Home > Accounting Entries > Assets > Financial Assets > Investments > Fair Value through profit and loss (FVPL)
Definition:
Accounting for Investment in Financial Assets is governed under IFRS 9 according to which it can be categorised under three types of financial assets, (i) held at Amortised Cost, (ii) held at Fair Value through Other Comprehensive Income (FVOCI) and (iii) held at Fair Value through Profit or Loss (FVPL).
Categorisation depends upon the business model under which the investment is made by the organisation. First test is with respect to nature of payments from the asset, whether the payments from asset are 'Solely Payments for Principal and Interest' (SPPI test). If the first test is passed, second test is for the business model, whether the asset is held to maturity and collect all contractual cashflows or collect cashflows and sell before maturity as opportunity occurs.
In case SPPI test is failed at the first instance itself, the financial asset is directly categorised as Fair Value through Profit or Loss (FVPL).
Below is brief matrix for categorisation:
Meet SPPI Test Business Model Accounting Category
Yes Collect contractual cashflows Amortised Cost (AC)
Yes Collect contractual cashflows Fair Value through Other Comprehensive Income (FVOCI)
and gain from sale
Yes Held for Trading and gain from Fair Value through Profit or Loss (FVPL)
price change and sale
No - Fair Value through Profit or Loss (FVPL)
Fair Value through Profit or Loss:
Investment categorised at FVPL are accounted on fair value basis where the income from asset is accrued in income statement. Any processing costs or fee incurred to acquire the asset is immediately recognised in Profit or Loss A/c. The asset is evaluated for its fair value. Any changes in fair value is accounted in Profit or Loss A/c.
Accounting Entries:
Purchase of Financial Asset categorised under FVPL:
Financial Assets (FVPL) A/c DR
Cash/Bank A/c CR
Amount: Amount paid to acquire asset (including any premium or discount). In case the asset is acquired at a price above par, difference between nominal value and par is premium. In case the asset is acquired at a price below par, difference between nominal value and par is discount.

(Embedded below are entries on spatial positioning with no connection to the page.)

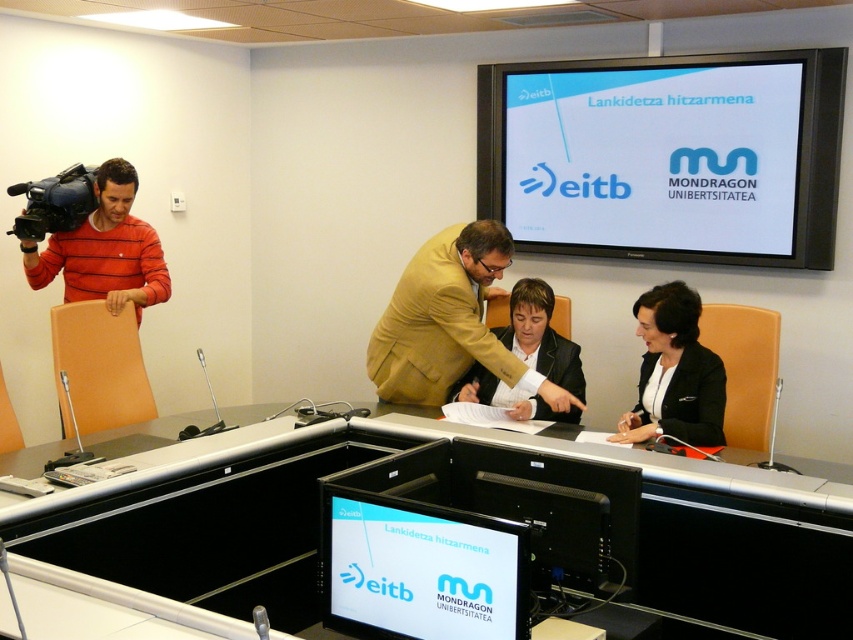
Does point (496, 508) lie behind point (689, 339)?

That is False.

Image resolution: width=853 pixels, height=640 pixels. Identify the location of smooth black table at center. (422, 500).

In the scene shown: Can you confirm if matte black monitor at center is smaller than black glossy monitor at center?

Correct, matte black monitor at center occupies less space than black glossy monitor at center.

Can you confirm if matte black monitor at center is shorter than black glossy monitor at center?

Yes.

Between point (361, 499) and point (535, 566), which one is positioned behind?

Positioned behind is point (535, 566).

Locate an element on the screen. This screenshot has height=640, width=853. matte black monitor at center is located at coordinates (421, 570).

Describe the element at coordinates (666, 156) in the screenshot. I see `white glossy projection screen at upper center` at that location.

Is white glossy projection screen at upper center closer to the viewer compared to matte black monitor at center?

No, it is behind matte black monitor at center.

Is point (671, 257) positioned behind point (418, 506)?

Yes, point (671, 257) is farther from viewer.

You are a GUI agent. You are given a task and a screenshot of the screen. Output one action in this format:
    pyautogui.click(x=<x>, y=<y>)
    Task: Click on the white glossy projection screen at upper center
    This screenshot has width=853, height=640.
    Given the screenshot: What is the action you would take?
    pyautogui.click(x=666, y=156)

Cum-interest paid on acquisition of financial asset:
Interest income on FVPL Asset A/c DR
Cash/Bank A/c CR
Amount: Accrued interest on asset from last coupon date till purchase settlement date.
Transaction costs incurred to acquire the asset:
Transaction costs A/c (P&L) DR
Cash/Bank A/c CR
Amount: Processing Fees, Brokerage etc incurred on acquisition.
Recognition of income (in case of coupon paying investment):
Coupon Receivable A/c DR
Interest income on FVPL Asset A/c CR
Amount: Coupon accrued based on nominal value, coupon rate and period from last coupon date till reporting date.
Amortisation of premium and fee on reporting date:
No amortisation or accretion of premium, discount or transaction costs
Fair value change as at reporting date:
In case of fair value unrealised gain,
Investment FVPL - MTM Gain A/c DR
FVPL MTM Gain (P&:) A/c CR
Amount: In case fair value > book value of the FVPL asset.
In case of fair value unrealised loss,
FVPL MTM Loss (P&L) A/c DR
Investment FVPL - MTM Loss A/c CR
Amount: In case fair value < book value of the FVPL asset.
Receipt of coupon on coupon payment date:
Cash/Bank A/c DR
Coupon Receivable A/c CR
Amount: Coupon computed based on nominal value, coupon rate and coupon period or frequency.
Maturity of Asset:
Cash/Bank A/c DR
Financial Asset (FVPL) A/c CR
Coupon Receivable A/c CR
Amount: Payment received towards principal and interest on maturity date.
Sale / Disposal of asset:
Cash/Bank A/c DR
Loss on Sale A/c DR
Investment FVPL - MTM Loss A/c DR
Financial Asset (FVPL) A/c CR
Coupon Receivable A/c CR
Investment FVPL - MTM Gain A/c CR
Amount: At time of sale, sale price is compared with book value, in case sale price > book value, then gain or if sale price < book value, then loss.